Pilotstudien in den Fjorden Byfjorden und Kanholmsfjärden

Im Rahmen des Forschungsprojektes „Baltic Deepwater Oxigenation“ wird unter Leitung von Stigebrandt die Hypothese geprüft, dass eine dauerhafte Sauerstoffanreicherung der tiefen Wasserschichten der Ostsee dazu führt, langfristig verstärkt Phosphor im Bodensediment zu binden.
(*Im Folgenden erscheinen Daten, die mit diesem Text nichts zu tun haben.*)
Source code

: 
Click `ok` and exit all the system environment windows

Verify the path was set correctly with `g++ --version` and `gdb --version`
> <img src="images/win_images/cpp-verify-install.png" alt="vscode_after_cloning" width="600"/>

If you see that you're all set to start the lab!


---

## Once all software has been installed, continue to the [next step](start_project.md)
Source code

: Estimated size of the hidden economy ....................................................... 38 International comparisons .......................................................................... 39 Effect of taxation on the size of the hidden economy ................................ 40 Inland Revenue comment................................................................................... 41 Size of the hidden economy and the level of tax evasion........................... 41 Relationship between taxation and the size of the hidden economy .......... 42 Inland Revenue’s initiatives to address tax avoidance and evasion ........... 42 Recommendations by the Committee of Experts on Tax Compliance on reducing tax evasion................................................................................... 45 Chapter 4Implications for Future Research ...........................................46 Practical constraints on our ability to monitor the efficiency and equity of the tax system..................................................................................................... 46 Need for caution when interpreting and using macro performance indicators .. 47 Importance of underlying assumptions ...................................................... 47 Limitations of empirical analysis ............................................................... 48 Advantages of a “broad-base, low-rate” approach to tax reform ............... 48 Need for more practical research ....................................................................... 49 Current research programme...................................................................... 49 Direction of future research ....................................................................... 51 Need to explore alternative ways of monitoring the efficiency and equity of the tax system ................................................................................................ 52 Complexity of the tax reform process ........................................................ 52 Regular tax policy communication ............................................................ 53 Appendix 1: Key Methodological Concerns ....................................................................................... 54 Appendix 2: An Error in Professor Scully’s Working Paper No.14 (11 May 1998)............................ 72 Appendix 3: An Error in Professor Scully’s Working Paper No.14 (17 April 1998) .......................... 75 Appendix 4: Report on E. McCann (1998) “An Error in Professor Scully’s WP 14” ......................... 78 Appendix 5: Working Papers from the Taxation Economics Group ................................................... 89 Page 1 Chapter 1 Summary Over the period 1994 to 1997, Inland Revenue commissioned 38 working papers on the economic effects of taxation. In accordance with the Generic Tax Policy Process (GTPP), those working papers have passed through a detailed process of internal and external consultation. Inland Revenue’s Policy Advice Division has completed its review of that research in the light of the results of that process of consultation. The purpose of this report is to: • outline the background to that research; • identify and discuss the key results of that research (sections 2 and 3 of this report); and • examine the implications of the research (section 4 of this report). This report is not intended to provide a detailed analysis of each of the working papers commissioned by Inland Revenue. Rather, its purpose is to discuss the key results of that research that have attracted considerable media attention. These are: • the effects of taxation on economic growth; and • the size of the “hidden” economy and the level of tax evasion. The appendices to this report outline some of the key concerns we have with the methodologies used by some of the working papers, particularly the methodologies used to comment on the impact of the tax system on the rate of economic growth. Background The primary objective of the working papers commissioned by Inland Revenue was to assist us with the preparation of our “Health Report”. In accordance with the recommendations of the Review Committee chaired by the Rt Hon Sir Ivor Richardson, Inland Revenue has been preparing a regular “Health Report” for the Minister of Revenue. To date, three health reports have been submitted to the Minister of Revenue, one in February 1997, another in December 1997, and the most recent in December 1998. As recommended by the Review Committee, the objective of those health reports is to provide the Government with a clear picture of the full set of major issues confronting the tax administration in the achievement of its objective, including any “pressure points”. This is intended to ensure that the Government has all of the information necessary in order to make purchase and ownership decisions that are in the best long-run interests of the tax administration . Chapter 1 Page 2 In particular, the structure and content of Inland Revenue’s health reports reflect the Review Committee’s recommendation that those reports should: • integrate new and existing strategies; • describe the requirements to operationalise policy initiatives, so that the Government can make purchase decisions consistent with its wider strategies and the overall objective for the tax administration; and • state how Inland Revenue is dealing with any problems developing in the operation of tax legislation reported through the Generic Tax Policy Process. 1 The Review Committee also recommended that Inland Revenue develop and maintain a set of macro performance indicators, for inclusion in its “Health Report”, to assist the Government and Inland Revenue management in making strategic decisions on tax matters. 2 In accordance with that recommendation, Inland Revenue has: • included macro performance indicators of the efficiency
Eine wichtige Frage dabei ist, wie die sauerstoffangereicherten Tiefwasserschichten Phosphor auf längere Zeit fixieren.

Die Göteborger Forscher suchen mit Hilfe von Pilotstudien im Fjord Byfjorden an der schwedischen Westküste, im Kanholmsfjärden an der Ostsee sowie in Laborexperimenten nach Antworten. Außerdem prüfen sie, wie die sauerstoffangereicherten Meeresböden kolonisiert werden und wie dies die Phosphoraufnahme beeinflusst.

Windkraft treibt Pumpe an

Zurzeit plant Stigebrandt einen Versuch mit einer großen windkraftbetriebenen Pumpe im offenen Wasser der Ostsee. Dies geschieht in Zusammenarbeit mit dem Unternehmen Inocean AB, das die Pumpe auf Grundlage etablierter Technik der Off-Shore-Industrie konstruiert. Die fertige Pumpe bauen die Forscher später in eine 60 Meter hohe und 100 Meter tiefe rohrförmige Boje ein, die wiederum in einer offenen, noch nicht genauer bestimmten Tiefwasserposition vor der schwedischen Ostküste verankert wird.

„Die Pumpe soll die Kapazität haben, 30 Kubikmeter Wasser pro Sekunde zu pumpen. Das ist 14 Mal mehr als die Pumpe unseres Byfjord-Experiments. Funktioniert das, wird es kein Problem sein, eine fünf Mal größere Pumpe in eine circa 120 Meter tiefe Boje einzusetzen. Dies ist wiederum eine Größe, die unseres Erachtens erforderlich sein wird, um in einem groß angelegten System die Sauerstoffanreicherung der tiefen Wasserschichten der Ostsee sicherzustellen“, kommentiert Stigebrandt.